On est en 2016, un artiste émergent, ou encore relativement inconnu ne peut plus se permettre de simplement livrer un track catchy ou un featuring de poids. Pour exister sur le paysage médiatique, notamment sur les réseaux sociaux, il faut être visuellement attrayant. Le duo PNL l’a compris en 2015, lorsque leur règne commençait. Hamza, lui aussi a vu cette évidence, et s’entoure de créatifs de tout bord pour donner naissance à ses vidéos. On peut par exemple nommer Frank Lucasz, Nico Bellaggio, Nabil El Hajjouti, ou encore Rock Well pour créer ce qui visuellement devient la vitrine du son d’Hamza. Un reflet qui reprend là encore les codes d’un genre dans lequel a été bercé le rappeur, né en 1994. Il y ajoute même un storytelling fin et exéprimente beaucoup. On le voit dans le clip de “Slowdown”, sur “High” d’Ikaz Boi et Myth Syzer, ou encore sur l’excellent “No limit” avec Alkpote.

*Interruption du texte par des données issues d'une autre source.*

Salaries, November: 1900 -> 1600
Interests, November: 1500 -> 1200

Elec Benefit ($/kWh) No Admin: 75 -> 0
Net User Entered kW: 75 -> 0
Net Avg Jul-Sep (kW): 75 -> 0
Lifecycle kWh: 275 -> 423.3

Le H s’inscrit dans une mouvance avant-gardiste et semble très peu calculer ce qu’il fera ensuite. “Tout marche au feeling, si [avec mon équipe] on pense tous que c’est cool, on le fait.” L’inverse est aussi vérifié. Il révèle avoir refusé plusieurs sollicitations d’artistes français, sans jamais nous donner de nom.

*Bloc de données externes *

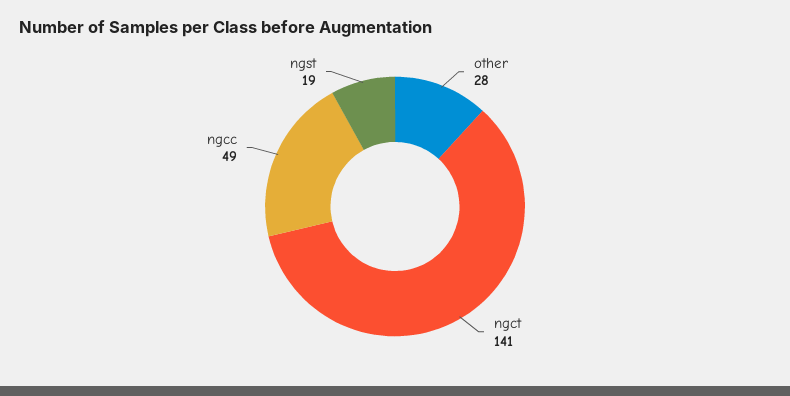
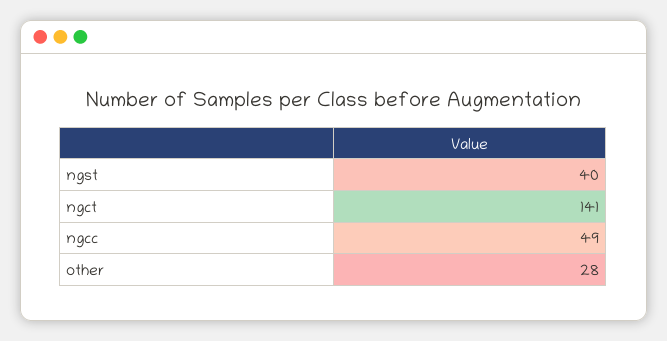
ngst: 19 -> 40

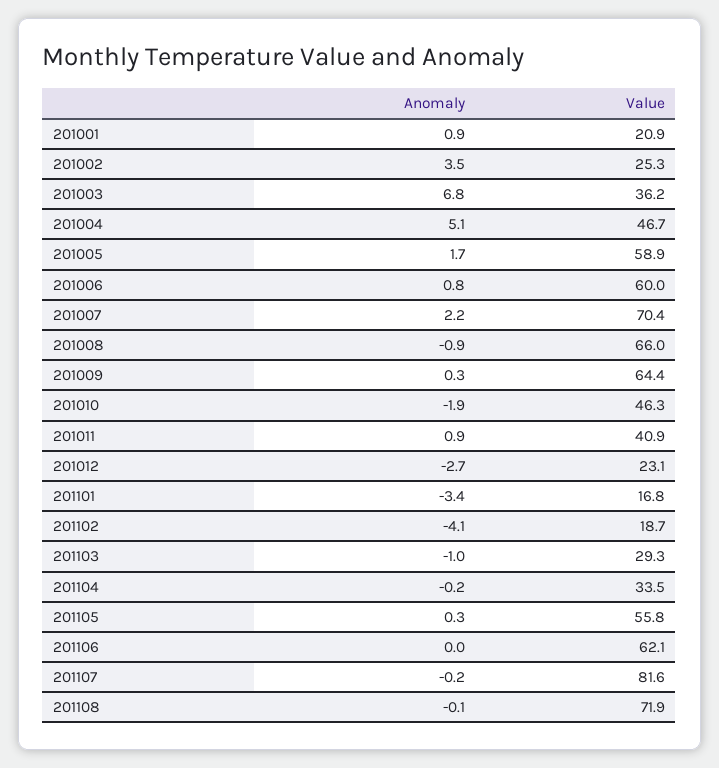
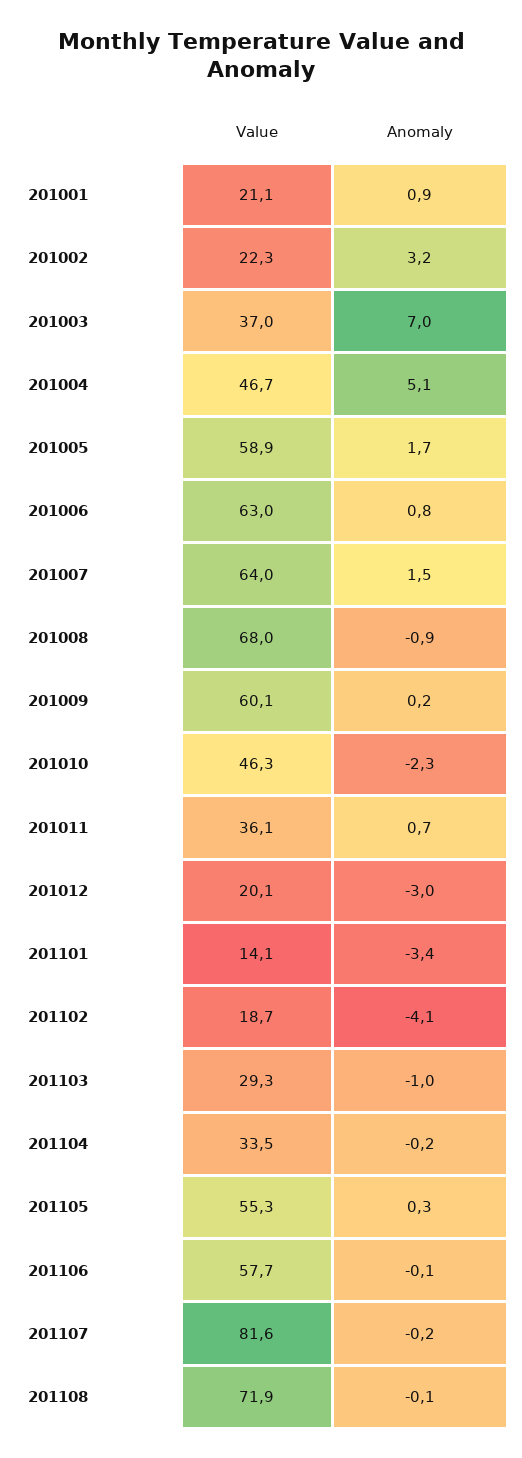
Value, 201001: 20.9 -> 21.1
Anomaly, 201002: 3.5 -> 3.2
Value, 201002: 25.3 -> 22.3
Anomaly, 201003: 6.8 -> 7
Value, 201003: 36.2 -> 37
Value, 201006: 60 -> 63
Anomaly, 201007: 2.2 -> 1.5
Value, 201007: 70.4 -> 64
Value, 201008: 66 -> 68
Anomaly, 201009: 0.3 -> 0.2
Value, 201009: 64.4 -> 60.1
Anomaly, 201010: -1.9 -> -2.3
Anomaly, 201011: 0.9 -> 0.7
Value, 201011: 40.9 -> 36.1
Anomaly, 201012: -2.7 -> -3
Value, 201012: 23.1 -> 20.1
Value, 201101: 16.8 -> 14.1
Value, 201105: 55.8 -> 55.3
Anomaly, 201106: 0 -> -0.1
Value, 201106: 62.1 -> 57.7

Très courtisé, on sait d’ores et déjà que de nombreuses collaborations arrivent rapidement. La Belgique, la France, et les big players du nouveau continent sont d’ores et déjà conquis. Pourtant, le plus dur est à venir. Hamza doit encore convaincre un public plus large. Actuellement en tournée en France, Hamza sera de passage avec celui que l’on peut considérer comme son alter ego canadien, Ramriddlz à la Bellevilloise le 18 novembre prochain, pour un concert événement.

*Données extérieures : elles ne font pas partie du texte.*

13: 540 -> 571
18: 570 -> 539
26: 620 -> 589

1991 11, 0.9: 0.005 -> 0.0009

D’ailleurs, et en un peu plus d’un an, Hamza aura parcouru les salles sur plusieurs continents. De Berlin à Montréal en passant par Lyon, Marseille, Paris ou Bruxelles, le rappeur belge exporte une francophonie salace qui parle à une grande tranche de “la jeunesse”. De H24 à New Casanova, l’évolution est palpable et ses performances scéniques, franchement remarquables. La suite ? “Je veux prendre les choses une par une. Je ne veux surtout pas me précipiter”.